On the subject of marriage and domesticity, Creech offers Gram and Gramps as a distinctly "old-fashioned" model of a marriage, but one characterized by their "free-spiritedness." Gram and Gramps are by no means prudish in their recognition that married people sometimes stray from one another. In fact, Gram openly discusses a time when she "stayed with the egg man for three days and three nights until Gramps came to get her and promised he wouldn't swear anymore" (152). Gramps's swearing is an obvious feint away from a far more complex domestic issue; when Sal asks her grandmother if she really left Gramps because of his swearing, Gram says, "Salamanca, I don't even remember why I did that. Sometimes you know in your heart you love someone, but you have to go away before your head can figure it out" (152-153). Gram's point speaks to one of the major questions of the novel, and of Salamanca, which is why Chanhassen left in the first place. Gram and Gramp's marriage is shown to be a relationship open to adaptation, fluid in its definitions of each of their respective spousal roles. Gram's "running off with the egg man" is not a point of shame for either party; it is instead appropriated as part of their shared story that strengthens their bond.

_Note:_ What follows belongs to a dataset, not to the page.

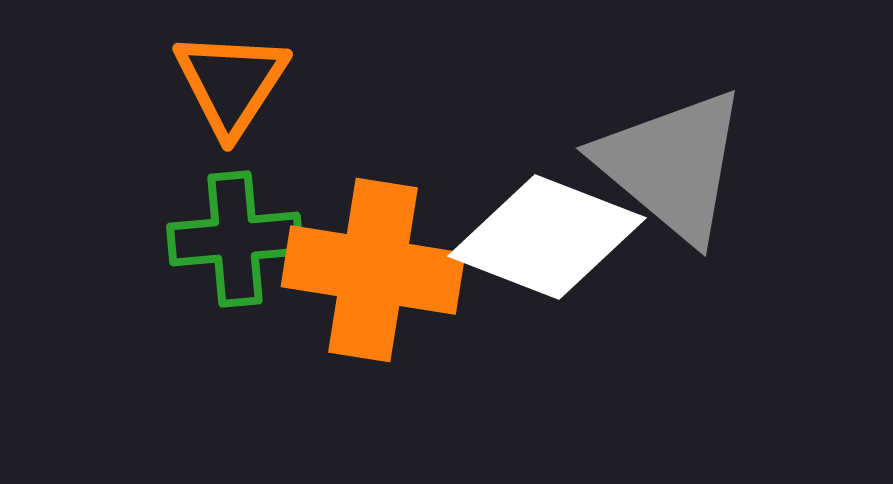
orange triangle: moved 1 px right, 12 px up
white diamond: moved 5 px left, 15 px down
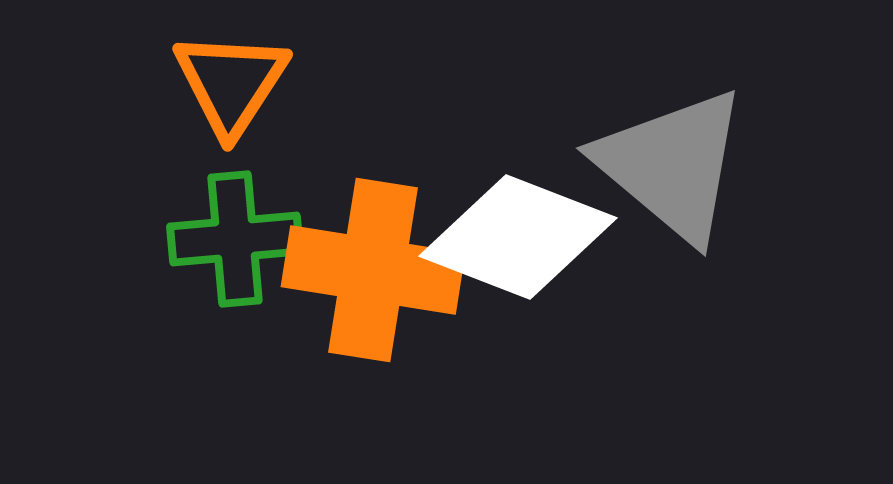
white diamond: moved 29 px left
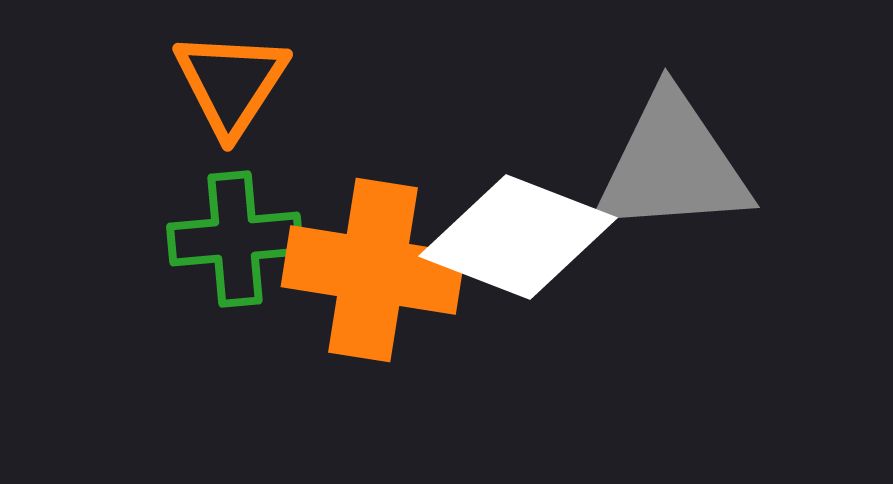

Creech presents the Winterbottoms' marriage as a model for a rigid domestic situation that is not open to adaptation, and Mrs. Winterbottom suffers because of this rigidity. Mrs. Winterbottom asks her oldest daughter, Prudence, "Do you think I lead a tiny life?" (88), and Prudence steamrolls right over the question. Prudence, Phoebe, and Mr. Winterbottom expect Mrs. Winterbottom to cater to their needs, but they're ignorant to how their expectations and demands end up defining Mrs. Winterbottom's life. When Sal suggests helping Mrs. Winterbottom put away groceries, Phoebe claims that "she likes to do all that by herself" (87). Sal also wonders why Prudence asks Mrs. Winterbottom to sew her skirt when Prudence could do it herself. Mrs. Winterbottom feels trapped in her role of homemaker, and Creech surrounds the story of Mrs. Winterbottom with stories of other women, including Chanhassen and Gram, who have to escape the rigidity of their domestic situation in order to better understand what they want out of life. These stories seem to foreshadow what Phoebe's mother might do if her family continues to disregard her status as a person with hopes and dreams of her own.